Um flagrante impressionante e que revela a face mais voraz da fauna amazônica viralizou nas redes sociais no início deste mês. O pescador e produtor de conteúdo Airton Viana registrou o exato momento em que um imenso cardume de candirus-açus devorava a carcaça de um jacaré nas águas do rio Madeira, em Porto Velho (RO). O registro impactante aconteceu durante uma navegação nas proximidades da Ponte Rondon-Roosevelt e já ultrapassa a marca de 68 mil visualizações.
Nas imagens, é possível observar a água borbulhando intensamente enquanto os peixes penetram na carcaça do réptil, consumindo o animal de dentro para fora com uma velocidade assustadora.
O “Urubu dos Rios”: Biólogo Explica Comportamento da Espécie
Embora a cena cause arrepios, o comportamento é perfeitamente natural e fundamental para o ecossistema. Em entrevista, o biólogo Flavio Terassini explicou que o candiru-açu atua como uma espécie de “urubu dos rios”, desempenhando um papel crucial na limpeza e na eliminação de resíduos orgânicos e matéria em decomposição nas águas amazônicas.
O especialista também aproveitou o espaço para desmistificar um dos maiores temores da população: o medo de ataques a banhistas. Ao contrário do que as lendas populares sugerem, o candiru-açu não caça humanos vivos.

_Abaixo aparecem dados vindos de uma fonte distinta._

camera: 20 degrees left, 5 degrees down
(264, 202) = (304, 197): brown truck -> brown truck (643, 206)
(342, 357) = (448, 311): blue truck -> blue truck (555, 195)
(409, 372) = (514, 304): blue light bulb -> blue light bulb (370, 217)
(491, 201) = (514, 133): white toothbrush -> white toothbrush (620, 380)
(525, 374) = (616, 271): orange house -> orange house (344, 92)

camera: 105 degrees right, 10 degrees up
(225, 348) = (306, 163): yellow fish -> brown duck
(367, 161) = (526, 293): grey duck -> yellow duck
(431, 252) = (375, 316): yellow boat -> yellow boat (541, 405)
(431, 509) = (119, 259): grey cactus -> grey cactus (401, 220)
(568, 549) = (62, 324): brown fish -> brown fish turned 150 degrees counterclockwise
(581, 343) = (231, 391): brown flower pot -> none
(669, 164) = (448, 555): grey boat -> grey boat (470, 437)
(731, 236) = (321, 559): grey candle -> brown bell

“Tem pessoas que tomam banho no Rio Madeira e dificilmente ele ataca. O ser vivo que está no rio dificilmente vai sofrer o ataque dele. Agora, depois que a pessoa ou o animal morre, aí sim eles vão avançar”, esclarece Terassini.
Olfato Imbatível: Mais Rápido que as Piranhas
Para entender a anatomia por trás desse predador, a reportagem conversou com o pesquisador Fernando Dagosta, especialista em peixes de água doce. Ele pontuou que o candiru-açu é um tipo de bagre carniceiro dotado de dentes altamente desenvolvidos, projetados especificamente para rasgar e arrancar pedaços de carne com precisão.
Ao contrário das piranhas, que atacam em águas mais limpas e usam a visão, os candirus-açus habitam rios de águas escuras e barrentas, como o Madeira. Para sobreviver e encontrar banquetes nesse ambiente de baixa visibilidade, eles desenvolveram um olfato extraordinário.
Eles detectam o cheiro de sangue ou carne em decomposição a quilômetros de distância. Dagosta revela que, embora o imaginário popular coloque a piranha como a maior devoradora dos rios, em muitos casos de carcaças submersas na Amazônia, o candiru-açu é o primeiro a chegar e iniciar o processo de desintegração.